==== Provided data

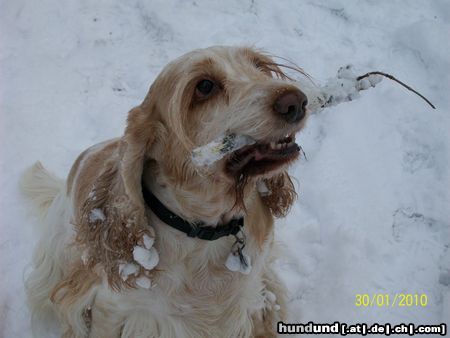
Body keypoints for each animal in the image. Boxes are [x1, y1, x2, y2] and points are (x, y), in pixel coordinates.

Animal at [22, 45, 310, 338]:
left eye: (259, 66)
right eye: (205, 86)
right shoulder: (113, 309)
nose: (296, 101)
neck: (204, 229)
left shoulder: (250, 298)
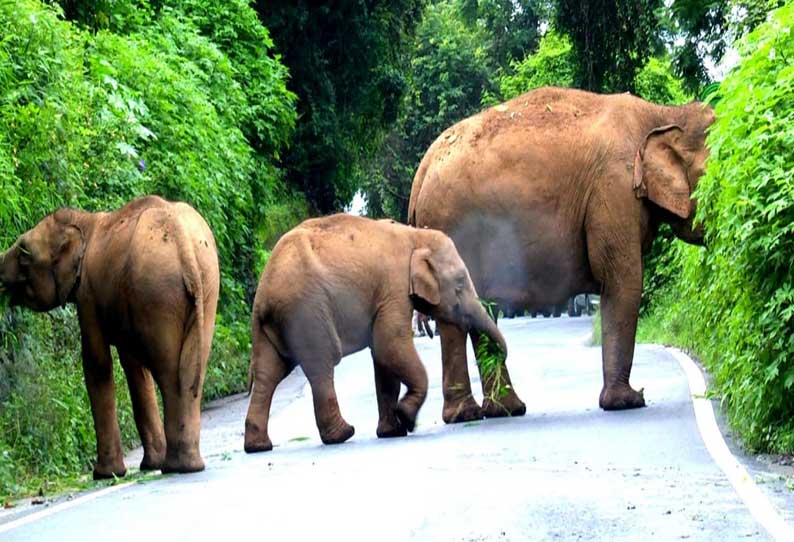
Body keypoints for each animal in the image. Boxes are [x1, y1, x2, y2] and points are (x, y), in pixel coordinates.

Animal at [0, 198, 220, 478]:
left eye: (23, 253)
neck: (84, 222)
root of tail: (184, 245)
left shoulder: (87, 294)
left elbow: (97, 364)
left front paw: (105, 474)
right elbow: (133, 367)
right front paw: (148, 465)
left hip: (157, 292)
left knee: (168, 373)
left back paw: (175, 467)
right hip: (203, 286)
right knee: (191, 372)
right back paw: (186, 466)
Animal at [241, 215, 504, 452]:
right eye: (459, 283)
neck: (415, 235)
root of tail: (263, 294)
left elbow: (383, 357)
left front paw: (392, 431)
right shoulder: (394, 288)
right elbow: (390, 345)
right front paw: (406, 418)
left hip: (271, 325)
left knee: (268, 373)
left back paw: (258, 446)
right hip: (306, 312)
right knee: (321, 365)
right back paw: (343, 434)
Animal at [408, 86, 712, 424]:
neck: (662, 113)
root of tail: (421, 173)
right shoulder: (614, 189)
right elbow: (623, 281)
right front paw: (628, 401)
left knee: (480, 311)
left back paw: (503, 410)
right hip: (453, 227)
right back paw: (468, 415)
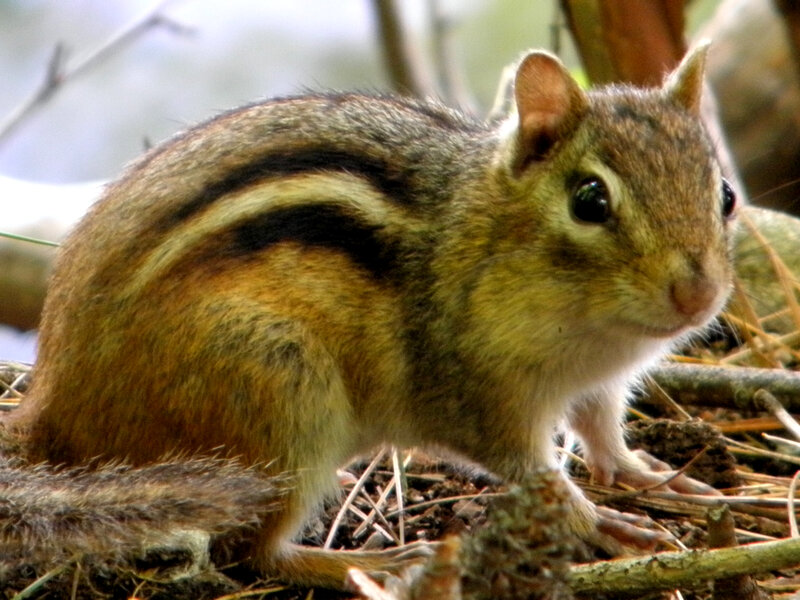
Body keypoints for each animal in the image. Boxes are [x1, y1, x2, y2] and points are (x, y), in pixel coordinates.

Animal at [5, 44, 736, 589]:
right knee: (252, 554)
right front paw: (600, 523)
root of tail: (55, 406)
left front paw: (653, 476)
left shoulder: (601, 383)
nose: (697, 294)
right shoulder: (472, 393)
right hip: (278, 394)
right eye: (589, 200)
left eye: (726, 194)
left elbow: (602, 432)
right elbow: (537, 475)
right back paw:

========

→ **Task requirements**:
When you repeat the data, keep every line exact and drop the images.

→ **Result of this exercise**:
Body keypoints for each animal in the image. Boxes are [x1, y1, x2, y2] and points are (x, y), in pixel coordinates.

Animal at [22, 45, 310, 338]:
left eye: (259, 66)
right eye: (205, 86)
right shoulder: (113, 309)
nose: (296, 101)
neck: (204, 229)
left shoulder: (250, 298)
Body keypoints for each animal in the image. Boxes are [x1, y1, x2, y2] and points are (x, y), in pixel coordinates.

Animal at [0, 198, 220, 478]:
left eye: (23, 253)
neck: (84, 222)
root of tail: (184, 245)
left shoulder: (87, 294)
left elbow: (97, 364)
left front paw: (105, 474)
right elbow: (133, 367)
right front paw: (148, 465)
left hip: (157, 292)
left knee: (168, 373)
left back paw: (175, 467)
right hip: (203, 286)
right knee: (191, 372)
right back paw: (186, 466)
Animal at [241, 215, 504, 452]:
right eye: (459, 283)
neck: (415, 235)
root of tail: (263, 294)
left elbow: (383, 357)
left front paw: (392, 431)
right shoulder: (394, 288)
right elbow: (390, 345)
right front paw: (406, 418)
left hip: (271, 325)
left knee: (268, 373)
left back paw: (258, 446)
right hip: (306, 312)
right knee: (321, 365)
right back paw: (343, 434)
Animal at [408, 86, 712, 424]:
neck: (662, 113)
root of tail: (421, 173)
right shoulder: (614, 189)
right elbow: (623, 281)
right front paw: (628, 401)
left knee: (480, 311)
left back paw: (503, 410)
right hip: (453, 227)
right back paw: (468, 415)
Body keypoints for each animal in the image. Boxes are [x1, y1, x2, y2] and points are (x, y), in pixel coordinates.

Animal at [5, 44, 736, 589]:
right knee: (252, 554)
right front paw: (600, 523)
root of tail: (55, 406)
left front paw: (653, 476)
left shoulder: (601, 383)
nose: (697, 294)
right shoulder: (472, 393)
right hip: (278, 394)
right eye: (589, 200)
left eye: (726, 194)
left elbow: (602, 432)
right elbow: (537, 475)
right back paw:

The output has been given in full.